Converging on an early prototype

Sketching allowed us to quickly recognize that segregated workflow apps would not resolve the issue of data inaccessibility. With our mid-fidelity prototype, we worked on consolidating our design into a single view that would disclose the right data at the right time.

Medical oncology dashboard

Patient companion application


Testing our solution with oncologists and patients

We conducted moderated, remote usability tests of our initial dashboard and companion application prototypes. In total, we tested with 11 medical oncologists and 3 patients.

Research insights

01 - Medical oncologists distrust artificial agents. While intrigued by the concept of an artificial intelligence (AI) agent that could surface hidden connections between treatment response variables, the majority of medical oncologists reported that they wouldn’t rely on these correlations over their own judgement.

02 - Caseload management matters as much to medical oncologists as individual patient management. We had failed to carefully consider our solution’s entry point.

03 - Patients and medical oncologists sacrifice privacy for real-time support. Through our testing, we uncovered the fact that many patients seek advice about side effects by sending texts to their medical oncologist’s personal smartphones.

Design impact

01 - Concerned about adoption, we removed the AI concept from the dashboard. Instead, we vertically stacked the treatment timeline, cancer profile, and subjective patient response graphs and added dotted treatment change lines, which allowed medical oncologists to more readily find patterns on their own.

02 - To help medical oncologists get oriented for their often hectic days, we added a home screen that displayed overall caseload and treatment anomalies from last visit.

03 - We incorporated a photo feature in our companion app to allow patients to privately and securely send images viewable by care teams in their desktop portal.


Finalizing a high-fidelity prototype

Our final solution included three vantage points that allowed medical oncologists to drill down from caseload overview to patient treatment timeline to individual test results.

Home: caseload view depicting patient names and demographics, last visit date, current treatment, and last reported side effect

Treatment timeline: longitudinal data visualization of patient’s medications, procedures, test results, and treatment changes

Test result modal: detailed view of latest bloodwork findings

Reflecting on the project experience

Though it has been nearly 5 years since I worked on this project, I keep it in my portfolio to remind myself of how far I’ve come and what I continue to value as a researcher, designer, and leader.

Be inclusive and encourage design participation
Instead of wallowing in obscurity, make ideas tangible and bring them out into the open.
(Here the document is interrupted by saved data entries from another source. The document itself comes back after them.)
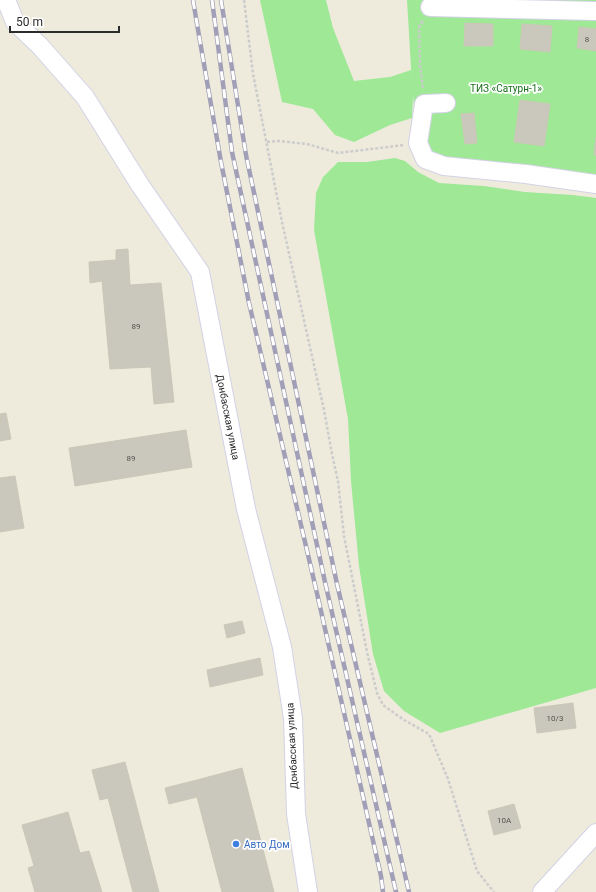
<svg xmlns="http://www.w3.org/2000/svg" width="596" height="892" font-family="Roboto,sans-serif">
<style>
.green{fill:#9ee896}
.building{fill:#cac7bc;stroke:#cac8b6}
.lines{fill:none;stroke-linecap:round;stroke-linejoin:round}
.minor-casing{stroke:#d3d2e5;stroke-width:20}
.path{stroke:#ccc;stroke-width:2.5;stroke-dasharray:3 2;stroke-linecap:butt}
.minor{stroke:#fff;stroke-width:18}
.rail-casing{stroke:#a19fb7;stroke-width:4.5}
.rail{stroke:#fff;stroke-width:3;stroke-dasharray:9;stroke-linecap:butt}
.shop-dot{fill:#3f7fe0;stroke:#fff;stroke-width:1.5}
.labels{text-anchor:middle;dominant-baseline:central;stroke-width:3.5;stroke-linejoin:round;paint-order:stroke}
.number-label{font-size:8px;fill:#545350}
.park-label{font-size:10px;fill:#156f18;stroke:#fff}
.street-label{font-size:10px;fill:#2c2c2c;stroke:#fff}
.shop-label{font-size:10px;fill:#366cbe;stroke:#fff;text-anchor:start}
</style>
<rect width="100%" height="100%" fill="#eeebdd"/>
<g class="green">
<path d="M260,0H326L333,28L354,81L390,77L411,70L412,84L407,0H596V191L418,164L413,95L412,118L390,125L354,142L335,135L313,109L282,102Z"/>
<path d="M395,158L405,161L418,172L439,183L484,186L525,192L573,195L596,198V688L440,733L404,711L384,691L373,654L359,566L351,481L348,419L314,230L316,193L323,177L338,162H367Z"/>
</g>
<g class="building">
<path d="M465,23L493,24V46H464Z"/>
<path d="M522,24L552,26L550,52L520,49Z"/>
<path d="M579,27L596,29V51L577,48Z"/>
<path d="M520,100L550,104L544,146L514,142Z"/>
<path d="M474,113L477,143L465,144L461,114Z"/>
<path d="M596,137V155H594Z"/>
<path d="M128,249L130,285L161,283L174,402L154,404L151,367L110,369L102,281L90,283L89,262L116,260V250Z"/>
<path d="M6,413L11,439L0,441V414Z"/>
<path d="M186,430L192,467L75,486L69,448Z"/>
<path d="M15,476L24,528L0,532V478Z"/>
<path d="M242,621L245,633L227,638L224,625Z"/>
<path d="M260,658L263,675L210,687L207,670Z"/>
<path d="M573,703L576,728L537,733L534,708Z"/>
<path d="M125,762L159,892H133L108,798L100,800L92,770Z"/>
<path d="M242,768L274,892H222L197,797L193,781Z"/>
<path d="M193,781L197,797L169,804L165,788Z"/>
<path d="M514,804L521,828L494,835L488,811Z"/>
<path d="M68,812L80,853L89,851L102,892H35L28,868L34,866L22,825Z"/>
</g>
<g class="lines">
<g class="minor-casing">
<g id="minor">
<path d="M6,0L15,22L40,46L85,97L140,185L200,272L246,509L282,647L293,718L296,814L308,892"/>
<path d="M430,7L596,11"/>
<path d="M446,103L424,104L418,143L425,159L444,166L526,174L596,184"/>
<path d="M542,892L596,833"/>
</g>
</g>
<g class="path">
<path d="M244,0L253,74L282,222L324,410L332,454L338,481L344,536L367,652L377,693L383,705L404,720L429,734L448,779L477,871L494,892"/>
<path d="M423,21L419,27L420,65L423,88"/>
<path d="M267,142L279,141L307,144L338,153L404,145"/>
</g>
<use href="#minor" class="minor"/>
<g class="rail-casing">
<g id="rail">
<path d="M193,0L197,24L221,162L249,303L316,589L381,876L383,892"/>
<path d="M212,0L232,152L325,582L396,892"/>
<path d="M221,0L246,155L337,584L409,892"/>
</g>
</g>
<use href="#rail" class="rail"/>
</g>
<circle class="shop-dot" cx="236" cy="844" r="4"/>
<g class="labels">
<g class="number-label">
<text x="587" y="39">8</text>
<text x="136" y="326">89</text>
<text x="131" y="458">89</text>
<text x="555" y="718">10/3</text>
<text x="504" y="820">10А</text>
</g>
<g class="park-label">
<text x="506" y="88">ТИЗ «Сатурн-1»</text>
</g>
<g class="street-label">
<text transform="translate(228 417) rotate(79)">Донбасская улица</text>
<text transform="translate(292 746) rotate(-93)">Донбасская улица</text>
</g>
<g class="shop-label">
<text x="244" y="844">Авто Дом</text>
</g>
</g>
<path d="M10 26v6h109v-6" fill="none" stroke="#2c2c2c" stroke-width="2"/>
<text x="16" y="26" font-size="12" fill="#2c2c2c" stroke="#ffffff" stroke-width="3" paint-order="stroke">50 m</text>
</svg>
Even better, include users directly in the design process. Once we started showing functional creations (paper can work just as well as a digital prototype!) to our intended users, and co-designing with them, our learning soared.

Talk about hard things
My team struggled for the first few months of this project. With varying degrees of experience in the healthcare space, different team members faced different levels of ambiguity. Once we started spending extra time together to work through problems and approaching obstacles with more patience and curiosity, our team dynamic shifted for the better.